**Task prompt**
Wherever a line in the records below contains "lines", copy that line.
(Beginning of Exercise materials)
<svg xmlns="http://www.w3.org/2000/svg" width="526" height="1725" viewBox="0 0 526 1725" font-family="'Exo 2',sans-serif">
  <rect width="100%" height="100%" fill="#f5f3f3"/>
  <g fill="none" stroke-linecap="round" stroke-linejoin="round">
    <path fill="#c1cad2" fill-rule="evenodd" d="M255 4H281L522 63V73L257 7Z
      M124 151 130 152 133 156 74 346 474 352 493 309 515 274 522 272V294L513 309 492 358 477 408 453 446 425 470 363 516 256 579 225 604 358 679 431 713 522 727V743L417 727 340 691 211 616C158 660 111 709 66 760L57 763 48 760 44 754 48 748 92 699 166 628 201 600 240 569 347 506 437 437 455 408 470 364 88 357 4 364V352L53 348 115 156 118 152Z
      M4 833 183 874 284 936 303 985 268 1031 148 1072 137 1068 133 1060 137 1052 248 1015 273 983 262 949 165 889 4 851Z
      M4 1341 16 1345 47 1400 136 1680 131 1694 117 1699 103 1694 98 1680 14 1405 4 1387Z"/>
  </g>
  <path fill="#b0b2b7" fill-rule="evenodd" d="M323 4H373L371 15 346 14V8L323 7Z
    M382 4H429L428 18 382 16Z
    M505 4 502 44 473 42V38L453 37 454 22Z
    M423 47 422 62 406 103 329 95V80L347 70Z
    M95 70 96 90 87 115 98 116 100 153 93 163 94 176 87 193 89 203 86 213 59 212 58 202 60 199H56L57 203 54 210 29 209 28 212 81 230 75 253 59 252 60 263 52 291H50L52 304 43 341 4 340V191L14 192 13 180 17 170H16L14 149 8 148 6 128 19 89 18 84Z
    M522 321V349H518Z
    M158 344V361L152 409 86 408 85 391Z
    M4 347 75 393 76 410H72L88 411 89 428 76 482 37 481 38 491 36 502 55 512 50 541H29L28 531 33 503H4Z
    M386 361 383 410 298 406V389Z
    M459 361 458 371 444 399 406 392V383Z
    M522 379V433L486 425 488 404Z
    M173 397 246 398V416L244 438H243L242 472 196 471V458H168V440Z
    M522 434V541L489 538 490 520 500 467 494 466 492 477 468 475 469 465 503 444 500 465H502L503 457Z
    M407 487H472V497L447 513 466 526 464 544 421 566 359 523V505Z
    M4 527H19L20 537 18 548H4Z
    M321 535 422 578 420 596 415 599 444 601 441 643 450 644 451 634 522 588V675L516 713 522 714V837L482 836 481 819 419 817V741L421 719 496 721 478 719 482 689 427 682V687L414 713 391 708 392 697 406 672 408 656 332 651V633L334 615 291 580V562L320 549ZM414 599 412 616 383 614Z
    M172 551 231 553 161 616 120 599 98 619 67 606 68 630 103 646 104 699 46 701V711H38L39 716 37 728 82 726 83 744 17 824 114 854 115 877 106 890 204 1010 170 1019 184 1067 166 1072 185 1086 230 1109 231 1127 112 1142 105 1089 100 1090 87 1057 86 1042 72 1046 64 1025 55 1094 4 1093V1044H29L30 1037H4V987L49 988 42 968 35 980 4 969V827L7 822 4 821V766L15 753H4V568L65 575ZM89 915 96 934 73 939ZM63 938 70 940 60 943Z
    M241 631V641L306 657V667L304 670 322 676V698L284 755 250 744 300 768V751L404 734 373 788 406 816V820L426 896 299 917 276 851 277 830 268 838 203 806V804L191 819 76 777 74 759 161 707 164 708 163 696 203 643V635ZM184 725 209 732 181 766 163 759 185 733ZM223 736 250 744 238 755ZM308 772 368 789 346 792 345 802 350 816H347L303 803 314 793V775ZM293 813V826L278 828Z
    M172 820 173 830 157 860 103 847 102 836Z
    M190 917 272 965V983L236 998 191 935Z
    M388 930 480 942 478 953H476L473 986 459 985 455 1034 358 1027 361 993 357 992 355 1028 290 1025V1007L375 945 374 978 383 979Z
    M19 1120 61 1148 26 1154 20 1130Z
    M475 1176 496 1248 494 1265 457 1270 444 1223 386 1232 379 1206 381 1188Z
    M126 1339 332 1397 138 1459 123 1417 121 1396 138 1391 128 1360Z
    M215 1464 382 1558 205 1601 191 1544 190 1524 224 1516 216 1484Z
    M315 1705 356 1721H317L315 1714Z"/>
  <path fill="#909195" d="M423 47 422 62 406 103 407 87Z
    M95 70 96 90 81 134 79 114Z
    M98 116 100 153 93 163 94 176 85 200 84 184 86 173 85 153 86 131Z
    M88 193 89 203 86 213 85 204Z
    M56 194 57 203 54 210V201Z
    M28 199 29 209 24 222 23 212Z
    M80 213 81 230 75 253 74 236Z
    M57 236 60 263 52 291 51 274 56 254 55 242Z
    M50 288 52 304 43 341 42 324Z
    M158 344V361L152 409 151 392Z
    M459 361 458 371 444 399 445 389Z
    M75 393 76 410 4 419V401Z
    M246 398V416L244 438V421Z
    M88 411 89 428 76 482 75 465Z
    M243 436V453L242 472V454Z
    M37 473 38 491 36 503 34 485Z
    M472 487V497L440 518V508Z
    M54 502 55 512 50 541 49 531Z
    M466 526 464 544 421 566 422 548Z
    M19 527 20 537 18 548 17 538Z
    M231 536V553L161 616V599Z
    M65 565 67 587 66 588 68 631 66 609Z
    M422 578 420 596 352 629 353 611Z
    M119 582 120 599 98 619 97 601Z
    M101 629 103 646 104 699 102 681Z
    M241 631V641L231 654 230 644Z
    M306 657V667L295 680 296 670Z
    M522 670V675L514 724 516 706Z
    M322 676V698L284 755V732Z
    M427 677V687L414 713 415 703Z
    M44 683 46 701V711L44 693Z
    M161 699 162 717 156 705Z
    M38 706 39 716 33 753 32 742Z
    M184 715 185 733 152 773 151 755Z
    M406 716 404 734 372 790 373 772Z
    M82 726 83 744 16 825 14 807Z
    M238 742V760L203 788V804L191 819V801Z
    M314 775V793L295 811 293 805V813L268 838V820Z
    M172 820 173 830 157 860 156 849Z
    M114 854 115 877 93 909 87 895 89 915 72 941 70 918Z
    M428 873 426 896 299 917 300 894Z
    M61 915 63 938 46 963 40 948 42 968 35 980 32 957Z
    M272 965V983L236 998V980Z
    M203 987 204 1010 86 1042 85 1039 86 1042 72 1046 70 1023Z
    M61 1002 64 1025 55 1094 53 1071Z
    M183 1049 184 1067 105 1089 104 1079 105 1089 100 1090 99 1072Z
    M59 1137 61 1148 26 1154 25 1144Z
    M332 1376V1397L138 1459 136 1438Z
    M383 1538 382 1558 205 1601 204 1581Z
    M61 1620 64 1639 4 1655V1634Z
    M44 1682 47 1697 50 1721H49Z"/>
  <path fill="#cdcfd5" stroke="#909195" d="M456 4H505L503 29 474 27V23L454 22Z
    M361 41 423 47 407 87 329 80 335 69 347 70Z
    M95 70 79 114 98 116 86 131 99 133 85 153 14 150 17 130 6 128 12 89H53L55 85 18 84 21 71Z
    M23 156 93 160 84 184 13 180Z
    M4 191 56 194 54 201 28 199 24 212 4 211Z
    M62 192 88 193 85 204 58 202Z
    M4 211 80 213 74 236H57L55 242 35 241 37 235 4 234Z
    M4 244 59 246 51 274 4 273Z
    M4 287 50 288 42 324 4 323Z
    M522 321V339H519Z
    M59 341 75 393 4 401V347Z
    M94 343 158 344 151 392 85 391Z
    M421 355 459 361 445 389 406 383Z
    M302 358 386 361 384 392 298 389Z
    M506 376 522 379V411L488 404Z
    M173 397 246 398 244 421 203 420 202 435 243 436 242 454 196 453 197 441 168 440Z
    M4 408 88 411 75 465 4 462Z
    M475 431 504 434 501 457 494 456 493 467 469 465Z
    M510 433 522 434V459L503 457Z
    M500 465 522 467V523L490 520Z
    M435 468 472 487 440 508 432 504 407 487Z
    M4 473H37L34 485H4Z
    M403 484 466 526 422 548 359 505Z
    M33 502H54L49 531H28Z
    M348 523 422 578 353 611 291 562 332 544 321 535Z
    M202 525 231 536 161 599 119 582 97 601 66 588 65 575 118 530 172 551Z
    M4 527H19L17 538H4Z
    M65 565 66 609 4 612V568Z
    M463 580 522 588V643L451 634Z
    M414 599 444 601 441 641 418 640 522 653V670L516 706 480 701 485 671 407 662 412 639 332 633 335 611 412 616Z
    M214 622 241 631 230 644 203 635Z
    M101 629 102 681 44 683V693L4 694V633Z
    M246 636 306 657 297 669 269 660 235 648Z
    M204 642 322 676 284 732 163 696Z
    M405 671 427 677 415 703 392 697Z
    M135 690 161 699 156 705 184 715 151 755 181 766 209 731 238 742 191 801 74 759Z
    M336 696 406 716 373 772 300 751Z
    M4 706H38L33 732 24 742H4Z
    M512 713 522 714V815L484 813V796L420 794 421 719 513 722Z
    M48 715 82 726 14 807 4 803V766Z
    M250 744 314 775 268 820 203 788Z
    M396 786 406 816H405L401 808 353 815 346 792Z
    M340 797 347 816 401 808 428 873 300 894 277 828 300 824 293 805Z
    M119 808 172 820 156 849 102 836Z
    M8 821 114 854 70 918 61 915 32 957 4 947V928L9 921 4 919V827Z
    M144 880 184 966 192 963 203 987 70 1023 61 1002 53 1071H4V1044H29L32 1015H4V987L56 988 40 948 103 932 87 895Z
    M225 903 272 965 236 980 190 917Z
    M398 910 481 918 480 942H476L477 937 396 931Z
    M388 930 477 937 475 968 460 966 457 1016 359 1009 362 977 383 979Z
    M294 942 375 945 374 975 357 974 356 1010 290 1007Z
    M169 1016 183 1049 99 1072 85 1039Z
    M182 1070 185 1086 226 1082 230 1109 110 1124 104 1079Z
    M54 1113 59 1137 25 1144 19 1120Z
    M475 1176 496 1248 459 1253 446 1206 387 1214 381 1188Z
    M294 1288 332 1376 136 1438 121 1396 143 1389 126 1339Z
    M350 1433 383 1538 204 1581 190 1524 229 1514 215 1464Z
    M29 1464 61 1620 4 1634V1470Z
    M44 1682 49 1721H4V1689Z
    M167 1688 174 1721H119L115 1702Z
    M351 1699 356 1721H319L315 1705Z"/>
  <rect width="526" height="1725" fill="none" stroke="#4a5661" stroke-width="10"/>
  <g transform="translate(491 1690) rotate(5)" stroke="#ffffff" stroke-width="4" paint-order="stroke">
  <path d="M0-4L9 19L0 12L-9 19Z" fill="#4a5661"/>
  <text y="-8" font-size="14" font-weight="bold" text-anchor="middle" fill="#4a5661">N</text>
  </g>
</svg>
(End of Exercise materials)
(Beginning of Exercise materials)
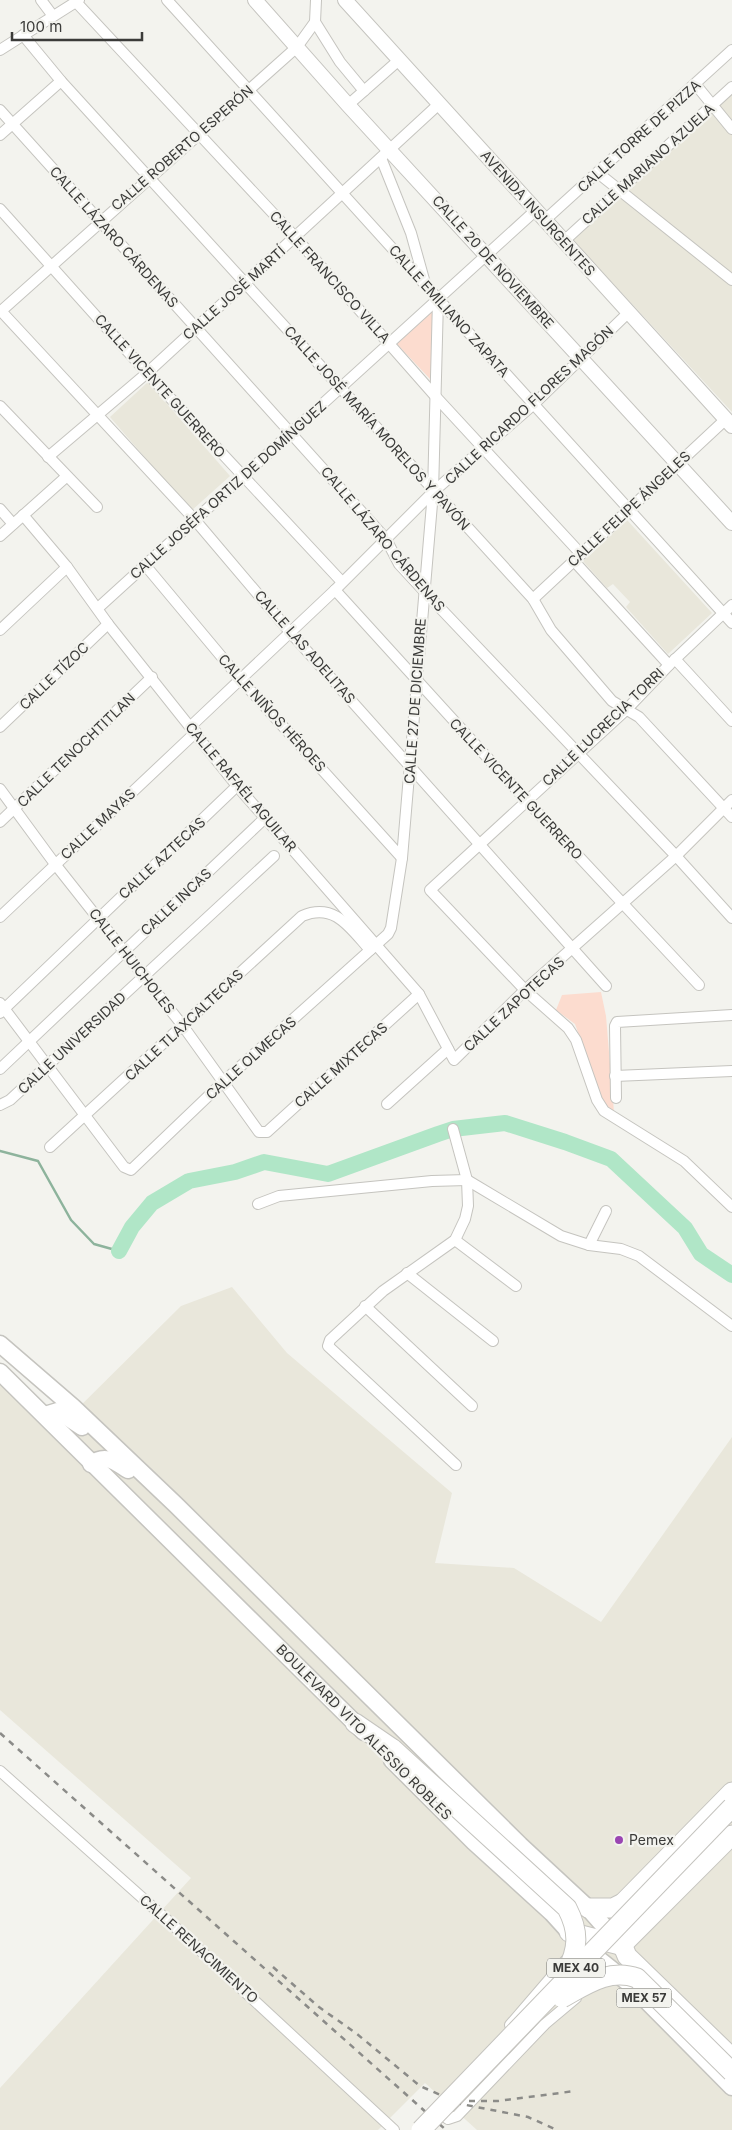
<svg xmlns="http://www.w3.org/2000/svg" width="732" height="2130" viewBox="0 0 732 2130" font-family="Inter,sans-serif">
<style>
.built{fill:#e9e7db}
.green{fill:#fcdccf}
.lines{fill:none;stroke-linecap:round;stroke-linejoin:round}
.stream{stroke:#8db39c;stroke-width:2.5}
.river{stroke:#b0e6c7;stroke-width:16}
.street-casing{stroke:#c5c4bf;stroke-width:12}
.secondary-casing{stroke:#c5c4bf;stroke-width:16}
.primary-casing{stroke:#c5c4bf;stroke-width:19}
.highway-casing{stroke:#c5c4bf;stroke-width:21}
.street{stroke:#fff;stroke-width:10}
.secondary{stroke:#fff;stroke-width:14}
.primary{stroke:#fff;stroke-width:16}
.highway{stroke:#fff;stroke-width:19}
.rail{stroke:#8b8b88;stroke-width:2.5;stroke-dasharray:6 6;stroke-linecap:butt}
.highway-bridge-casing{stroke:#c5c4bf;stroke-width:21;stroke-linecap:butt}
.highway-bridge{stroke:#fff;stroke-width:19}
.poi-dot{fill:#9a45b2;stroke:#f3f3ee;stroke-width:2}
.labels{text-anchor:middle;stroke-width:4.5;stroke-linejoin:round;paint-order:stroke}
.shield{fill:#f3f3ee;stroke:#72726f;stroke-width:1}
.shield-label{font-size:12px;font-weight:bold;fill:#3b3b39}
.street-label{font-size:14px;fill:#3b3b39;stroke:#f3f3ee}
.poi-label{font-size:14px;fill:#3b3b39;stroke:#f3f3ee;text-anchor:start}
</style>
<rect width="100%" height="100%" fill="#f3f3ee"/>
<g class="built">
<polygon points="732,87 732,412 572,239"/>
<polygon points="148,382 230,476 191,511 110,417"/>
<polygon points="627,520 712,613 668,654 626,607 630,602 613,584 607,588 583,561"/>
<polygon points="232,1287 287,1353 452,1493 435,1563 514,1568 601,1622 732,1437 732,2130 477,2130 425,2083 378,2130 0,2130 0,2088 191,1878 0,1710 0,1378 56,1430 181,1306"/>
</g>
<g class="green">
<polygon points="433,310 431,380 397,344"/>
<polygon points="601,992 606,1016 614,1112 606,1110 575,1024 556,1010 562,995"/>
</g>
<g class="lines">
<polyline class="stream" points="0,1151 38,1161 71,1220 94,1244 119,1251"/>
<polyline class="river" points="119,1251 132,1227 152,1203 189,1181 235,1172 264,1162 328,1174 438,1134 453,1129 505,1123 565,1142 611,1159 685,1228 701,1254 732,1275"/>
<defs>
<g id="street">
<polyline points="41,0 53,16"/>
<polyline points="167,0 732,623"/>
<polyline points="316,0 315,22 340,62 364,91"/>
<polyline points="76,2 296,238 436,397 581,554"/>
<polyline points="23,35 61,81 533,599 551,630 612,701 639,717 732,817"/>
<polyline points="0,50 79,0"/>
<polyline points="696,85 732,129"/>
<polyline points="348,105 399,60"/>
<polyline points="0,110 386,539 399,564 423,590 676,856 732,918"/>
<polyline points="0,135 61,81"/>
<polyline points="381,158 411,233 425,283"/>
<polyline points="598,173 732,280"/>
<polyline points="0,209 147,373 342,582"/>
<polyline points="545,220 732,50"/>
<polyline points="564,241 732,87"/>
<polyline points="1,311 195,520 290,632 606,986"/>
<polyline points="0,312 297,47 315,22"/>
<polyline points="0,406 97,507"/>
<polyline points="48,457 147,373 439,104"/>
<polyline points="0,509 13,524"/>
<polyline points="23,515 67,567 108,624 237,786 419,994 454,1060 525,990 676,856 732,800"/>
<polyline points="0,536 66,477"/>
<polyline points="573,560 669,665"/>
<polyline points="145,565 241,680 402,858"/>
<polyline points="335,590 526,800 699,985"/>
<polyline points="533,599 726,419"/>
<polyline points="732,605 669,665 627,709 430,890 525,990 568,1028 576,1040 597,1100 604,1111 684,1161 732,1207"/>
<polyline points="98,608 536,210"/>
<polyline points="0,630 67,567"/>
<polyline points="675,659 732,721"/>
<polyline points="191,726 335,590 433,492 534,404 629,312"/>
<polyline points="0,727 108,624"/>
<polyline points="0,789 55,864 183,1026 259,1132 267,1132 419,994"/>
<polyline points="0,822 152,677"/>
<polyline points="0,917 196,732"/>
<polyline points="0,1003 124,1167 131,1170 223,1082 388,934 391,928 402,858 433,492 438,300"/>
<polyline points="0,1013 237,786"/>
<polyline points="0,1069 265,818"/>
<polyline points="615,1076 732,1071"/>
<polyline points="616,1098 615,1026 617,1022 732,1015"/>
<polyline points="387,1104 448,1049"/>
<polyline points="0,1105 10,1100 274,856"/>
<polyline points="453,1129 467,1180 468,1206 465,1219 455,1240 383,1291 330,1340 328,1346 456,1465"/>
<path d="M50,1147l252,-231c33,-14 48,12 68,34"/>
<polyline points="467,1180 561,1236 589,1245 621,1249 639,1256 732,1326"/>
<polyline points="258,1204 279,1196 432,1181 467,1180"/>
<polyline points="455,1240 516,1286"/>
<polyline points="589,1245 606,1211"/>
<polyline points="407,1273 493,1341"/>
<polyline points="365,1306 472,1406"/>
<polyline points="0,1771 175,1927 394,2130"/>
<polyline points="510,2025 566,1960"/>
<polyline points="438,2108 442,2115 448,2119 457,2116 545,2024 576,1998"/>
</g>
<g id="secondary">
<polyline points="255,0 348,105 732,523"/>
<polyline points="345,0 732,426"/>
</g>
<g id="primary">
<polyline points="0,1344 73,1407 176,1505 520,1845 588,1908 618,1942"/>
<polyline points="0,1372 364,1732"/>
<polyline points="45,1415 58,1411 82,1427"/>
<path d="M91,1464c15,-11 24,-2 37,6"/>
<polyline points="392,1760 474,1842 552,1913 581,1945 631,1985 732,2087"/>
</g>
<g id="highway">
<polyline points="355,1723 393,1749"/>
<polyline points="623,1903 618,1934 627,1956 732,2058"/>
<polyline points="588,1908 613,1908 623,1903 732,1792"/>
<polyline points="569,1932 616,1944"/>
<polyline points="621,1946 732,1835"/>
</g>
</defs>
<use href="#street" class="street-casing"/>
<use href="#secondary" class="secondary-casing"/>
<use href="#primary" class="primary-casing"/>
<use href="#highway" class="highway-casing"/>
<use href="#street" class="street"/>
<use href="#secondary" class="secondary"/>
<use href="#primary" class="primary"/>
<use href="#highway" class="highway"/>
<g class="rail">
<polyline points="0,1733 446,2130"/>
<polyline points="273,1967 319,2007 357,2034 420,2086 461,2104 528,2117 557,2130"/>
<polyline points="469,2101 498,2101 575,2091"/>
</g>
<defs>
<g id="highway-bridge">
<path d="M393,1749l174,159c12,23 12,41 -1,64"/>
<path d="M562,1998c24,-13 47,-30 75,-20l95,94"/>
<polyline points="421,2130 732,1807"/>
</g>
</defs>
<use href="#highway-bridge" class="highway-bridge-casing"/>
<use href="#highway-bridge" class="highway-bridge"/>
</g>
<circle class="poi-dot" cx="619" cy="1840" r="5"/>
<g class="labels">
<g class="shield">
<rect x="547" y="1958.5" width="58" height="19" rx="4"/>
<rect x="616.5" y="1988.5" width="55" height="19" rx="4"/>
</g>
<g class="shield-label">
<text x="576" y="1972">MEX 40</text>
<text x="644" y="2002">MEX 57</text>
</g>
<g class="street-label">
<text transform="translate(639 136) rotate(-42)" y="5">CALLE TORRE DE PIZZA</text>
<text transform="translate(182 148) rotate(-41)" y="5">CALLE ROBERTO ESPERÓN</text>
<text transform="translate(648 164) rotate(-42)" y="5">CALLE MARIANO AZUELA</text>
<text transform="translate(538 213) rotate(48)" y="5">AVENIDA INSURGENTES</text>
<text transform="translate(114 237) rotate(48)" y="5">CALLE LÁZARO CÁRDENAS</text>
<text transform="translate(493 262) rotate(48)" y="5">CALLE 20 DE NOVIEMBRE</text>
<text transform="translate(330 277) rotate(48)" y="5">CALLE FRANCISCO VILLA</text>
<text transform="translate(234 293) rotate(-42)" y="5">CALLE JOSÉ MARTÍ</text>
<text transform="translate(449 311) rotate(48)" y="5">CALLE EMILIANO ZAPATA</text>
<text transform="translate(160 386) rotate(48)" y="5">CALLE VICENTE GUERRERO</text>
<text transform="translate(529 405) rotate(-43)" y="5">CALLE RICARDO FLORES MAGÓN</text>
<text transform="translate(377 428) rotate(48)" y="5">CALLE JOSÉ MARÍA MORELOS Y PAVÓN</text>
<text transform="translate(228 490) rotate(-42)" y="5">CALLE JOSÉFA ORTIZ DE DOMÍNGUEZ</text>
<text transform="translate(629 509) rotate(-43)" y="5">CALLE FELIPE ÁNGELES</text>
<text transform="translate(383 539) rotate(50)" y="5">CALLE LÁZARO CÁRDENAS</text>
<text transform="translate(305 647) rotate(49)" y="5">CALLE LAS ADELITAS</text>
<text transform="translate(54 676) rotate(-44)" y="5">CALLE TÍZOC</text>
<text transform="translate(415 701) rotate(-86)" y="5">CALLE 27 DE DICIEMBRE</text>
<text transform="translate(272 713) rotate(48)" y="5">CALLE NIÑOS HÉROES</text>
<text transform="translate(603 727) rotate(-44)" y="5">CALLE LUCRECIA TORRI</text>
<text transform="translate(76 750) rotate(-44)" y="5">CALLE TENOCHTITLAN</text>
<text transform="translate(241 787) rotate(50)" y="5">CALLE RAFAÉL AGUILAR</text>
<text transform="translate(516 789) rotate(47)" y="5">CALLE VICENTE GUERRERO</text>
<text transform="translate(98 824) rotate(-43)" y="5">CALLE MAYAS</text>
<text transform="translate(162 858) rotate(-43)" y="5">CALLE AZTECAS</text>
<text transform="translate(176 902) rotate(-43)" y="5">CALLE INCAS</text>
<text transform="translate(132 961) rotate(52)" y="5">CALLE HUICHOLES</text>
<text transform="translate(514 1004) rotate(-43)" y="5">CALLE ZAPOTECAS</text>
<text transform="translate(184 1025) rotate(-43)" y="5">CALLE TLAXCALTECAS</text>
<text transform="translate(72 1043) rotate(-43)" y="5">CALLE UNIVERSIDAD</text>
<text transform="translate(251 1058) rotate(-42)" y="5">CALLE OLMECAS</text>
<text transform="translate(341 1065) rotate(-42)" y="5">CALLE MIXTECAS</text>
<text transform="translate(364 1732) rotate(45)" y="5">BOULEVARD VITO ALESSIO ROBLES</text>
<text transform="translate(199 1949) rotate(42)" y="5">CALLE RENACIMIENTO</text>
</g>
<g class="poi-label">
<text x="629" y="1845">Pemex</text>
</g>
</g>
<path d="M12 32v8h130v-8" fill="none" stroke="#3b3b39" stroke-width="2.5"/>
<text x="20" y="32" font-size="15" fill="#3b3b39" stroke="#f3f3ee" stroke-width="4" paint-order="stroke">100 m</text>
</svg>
(End of Exercise materials)
**Task answer**
.lines{fill:none;stroke-linecap:round;stroke-linejoin:round}
<g class="lines">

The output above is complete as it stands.